◆ WHAT THE TASK ASKS
Your reply should contain only the line with "The congress will embrace" and the lines after it through the end of the data, each written out exactly.
● ● ● ● ●
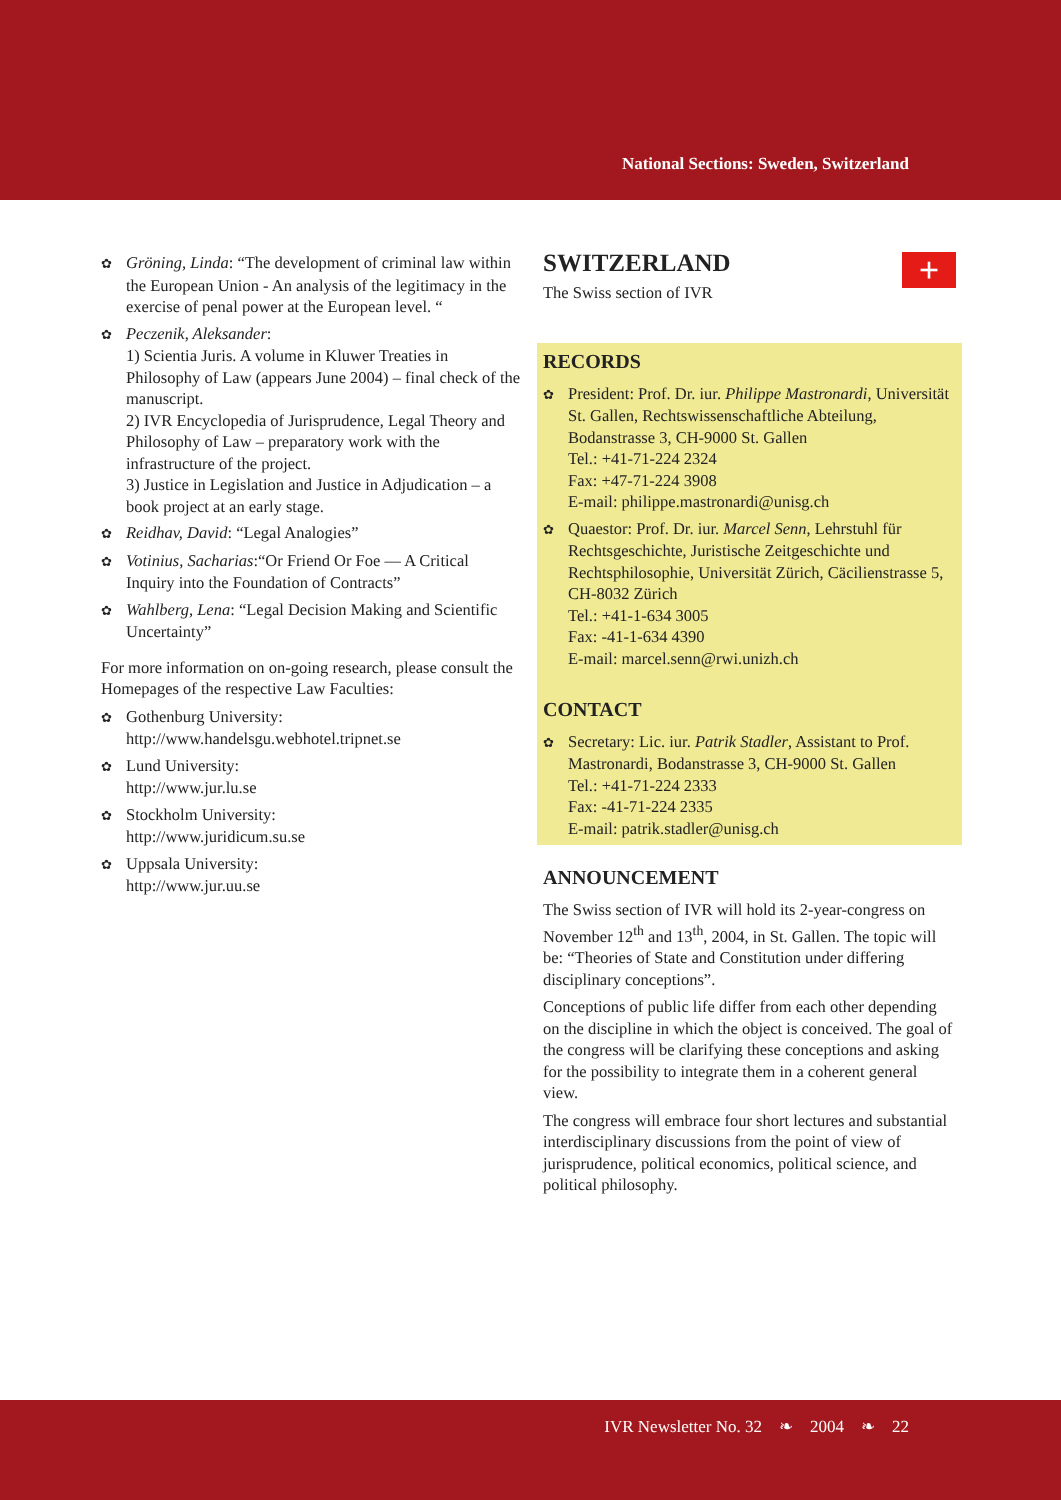National Sections: Sweden, Switzerland
✿ Gröning, Linda: “The development of criminal law within the European Union - An analysis of the legitimacy in the exercise of penal power at the European level. “
✿ Peczenik, Aleksander:
1) Scientia Juris. A volume in Kluwer Treaties in Philosophy of Law (appears June 2004) – final check of the manuscript.
2) IVR Encyclopedia of Jurisprudence, Legal Theory and Philosophy of Law – preparatory work with the infrastructure of the project.
3) Justice in Legislation and Justice in Adjudication – a book project at an early stage.
✿ Reidhav, David: “Legal Analogies”
✿ Votinius, Sacharias:“Or Friend Or Foe — A Critical Inquiry into the Foundation of Contracts”
✿ Wahlberg, Lena: “Legal Decision Making and Scientific Uncertainty”
For more information on on-going research, please consult the Homepages of the respective Law Faculties:
✿ Gothenburg University:
http://www.handelsgu.webhotel.tripnet.se
✿ Lund University:
http://www.jur.lu.se
✿ Stockholm University:
http://www.juridicum.su.se
✿ Uppsala University:
http://www.jur.uu.se
+
SWITZERLAND
The Swiss section of IVR
RECORDS
✿ President: Prof. Dr. iur. Philippe Mastronardi, Universität St. Gallen, Rechtswissenschaftliche Abteilung, Bodanstrasse 3, CH-9000 St. Gallen
Tel.: +41-71-224 2324
Fax: +47-71-224 3908
E-mail: philippe.mastronardi@unisg.ch
✿ Quaestor: Prof. Dr. iur. Marcel Senn, Lehrstuhl für Rechtsgeschichte, Juristische Zeitgeschichte und Rechtsphilosophie, Universität Zürich, Cäcilienstrasse 5, CH-8032 Zürich
Tel.: +41-1-634 3005
Fax: -41-1-634 4390
E-mail: marcel.senn@rwi.unizh.ch
CONTACT
✿ Secretary: Lic. iur. Patrik Stadler, Assistant to Prof. Mastronardi, Bodanstrasse 3, CH-9000 St. Gallen
Tel.: +41-71-224 2333
Fax: -41-71-224 2335
E-mail: patrik.stadler@unisg.ch
ANNOUNCEMENT
The Swiss section of IVR will hold its 2-year-congress on November 12<sup>th</sup> and 13<sup>th</sup>, 2004, in St. Gallen. The topic will be: “Theories of State and Constitution under differing disciplinary conceptions”.
Conceptions of public life differ from each other depending on the discipline in which the object is conceived. The goal of the congress will be clarifying these conceptions and asking for the possibility to integrate them in a coherent general view.
The congress will embrace four short lectures and substantial interdisciplinary discussions from the point of view of jurisprudence, political economics, political science, and political philosophy.
IVR Newsletter No. 32 ❧ 2004 ❧ 22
● ● ● ● ●
◆ SOLVED EXERCISE
The congress will embrace four short lectures and substantial interdisciplinary discussions from the point of view of jurisprudence, political economics, political science, and political philosophy.
IVR Newsletter No. 32 ❧ 2004 ❧ 22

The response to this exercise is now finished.